Exact copies of all the lines below are needed, without the pictures.

[Exercise data Boundary: Start]

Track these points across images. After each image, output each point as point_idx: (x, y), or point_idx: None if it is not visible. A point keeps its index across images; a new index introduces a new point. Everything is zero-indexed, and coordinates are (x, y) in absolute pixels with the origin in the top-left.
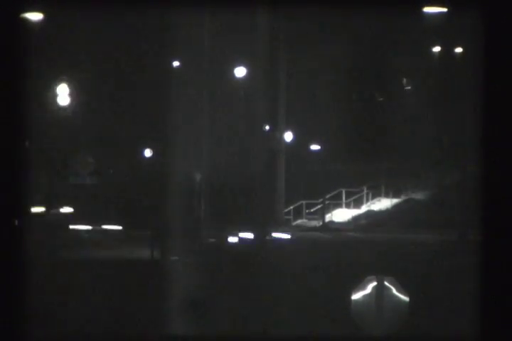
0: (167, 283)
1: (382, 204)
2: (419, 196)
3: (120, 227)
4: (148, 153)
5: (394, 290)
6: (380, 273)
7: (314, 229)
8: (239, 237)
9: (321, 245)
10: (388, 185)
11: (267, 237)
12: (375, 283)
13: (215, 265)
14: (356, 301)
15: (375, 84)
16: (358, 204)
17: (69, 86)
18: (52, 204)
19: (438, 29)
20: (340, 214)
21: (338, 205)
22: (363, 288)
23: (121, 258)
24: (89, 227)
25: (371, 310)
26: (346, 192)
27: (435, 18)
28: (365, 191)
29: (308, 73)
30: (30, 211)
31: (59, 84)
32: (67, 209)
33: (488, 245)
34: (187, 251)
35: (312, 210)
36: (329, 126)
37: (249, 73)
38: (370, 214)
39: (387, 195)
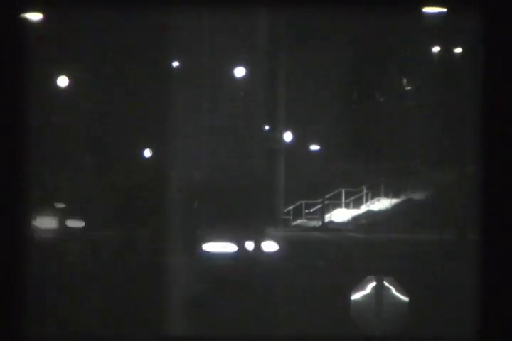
0: (166, 285)
1: (382, 204)
2: (419, 196)
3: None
4: (147, 153)
5: (393, 290)
6: (379, 273)
7: (314, 229)
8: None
9: (320, 245)
10: (388, 185)
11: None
12: (374, 283)
13: (212, 266)
14: (356, 301)
15: (375, 84)
16: (357, 204)
17: (69, 86)
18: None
19: (438, 29)
20: (340, 214)
21: (338, 205)
22: (363, 288)
23: (120, 259)
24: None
25: (371, 310)
26: (346, 192)
27: (435, 18)
28: (364, 191)
29: (308, 73)
30: (29, 210)
31: (59, 84)
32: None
33: (488, 245)
34: (186, 252)
35: (312, 210)
36: (329, 126)
37: (249, 73)
38: (369, 214)
39: (386, 195)
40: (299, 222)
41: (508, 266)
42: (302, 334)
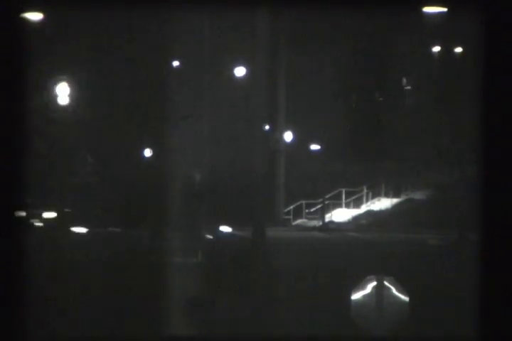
0: (167, 284)
1: (382, 204)
2: (419, 196)
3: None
4: (148, 152)
5: (394, 290)
6: (379, 273)
7: (314, 228)
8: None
9: (320, 245)
10: (388, 184)
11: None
12: (375, 283)
13: (213, 265)
14: (356, 301)
15: (375, 84)
16: (357, 204)
17: (69, 86)
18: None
19: (438, 29)
20: (340, 214)
21: (338, 205)
22: (363, 288)
23: (121, 259)
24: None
25: (371, 310)
26: (346, 192)
27: (435, 18)
28: (364, 191)
29: (308, 73)
30: (29, 210)
31: (59, 84)
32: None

[Exercise data Boundary: End]

Exercise output:
Track these points across images. After each image, output each point as point_idx: (x, y), or point_idx: None if it is not visible. A point keeps its index across images; a new index introduces a new point. Everything is zero-indexed, and coordinates are (x, y) in absolute pixels with the origin in the top-left.
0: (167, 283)
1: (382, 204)
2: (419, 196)
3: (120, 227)
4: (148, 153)
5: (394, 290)
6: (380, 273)
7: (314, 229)
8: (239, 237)
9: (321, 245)
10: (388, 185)
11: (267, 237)
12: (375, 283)
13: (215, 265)
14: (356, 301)
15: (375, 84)
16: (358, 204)
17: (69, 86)
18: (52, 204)
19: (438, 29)
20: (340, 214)
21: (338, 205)
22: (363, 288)
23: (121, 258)
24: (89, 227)
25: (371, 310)
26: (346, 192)
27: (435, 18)
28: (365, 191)
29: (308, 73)
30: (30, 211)
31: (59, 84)
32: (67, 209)
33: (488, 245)
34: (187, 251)
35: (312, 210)
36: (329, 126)
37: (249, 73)
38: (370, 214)
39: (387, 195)
0: (166, 285)
1: (382, 204)
2: (419, 196)
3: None
4: (147, 153)
5: (393, 290)
6: (379, 273)
7: (314, 229)
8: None
9: (320, 245)
10: (388, 185)
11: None
12: (374, 283)
13: (212, 266)
14: (356, 301)
15: (375, 84)
16: (357, 204)
17: (69, 86)
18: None
19: (438, 29)
20: (340, 214)
21: (338, 205)
22: (363, 288)
23: (120, 259)
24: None
25: (371, 310)
26: (346, 192)
27: (435, 18)
28: (364, 191)
29: (308, 73)
30: (29, 210)
31: (59, 84)
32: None
33: (488, 245)
34: (186, 252)
35: (312, 210)
36: (329, 126)
37: (249, 73)
38: (369, 214)
39: (386, 195)
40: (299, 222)
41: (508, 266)
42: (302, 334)
0: (167, 284)
1: (382, 204)
2: (419, 196)
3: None
4: (148, 152)
5: (394, 290)
6: (379, 273)
7: (314, 228)
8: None
9: (320, 245)
10: (388, 184)
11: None
12: (375, 283)
13: (213, 265)
14: (356, 301)
15: (375, 84)
16: (357, 204)
17: (69, 86)
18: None
19: (438, 29)
20: (340, 214)
21: (338, 205)
22: (363, 288)
23: (121, 259)
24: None
25: (371, 310)
26: (346, 192)
27: (435, 18)
28: (364, 191)
29: (308, 73)
30: (29, 210)
31: (59, 84)
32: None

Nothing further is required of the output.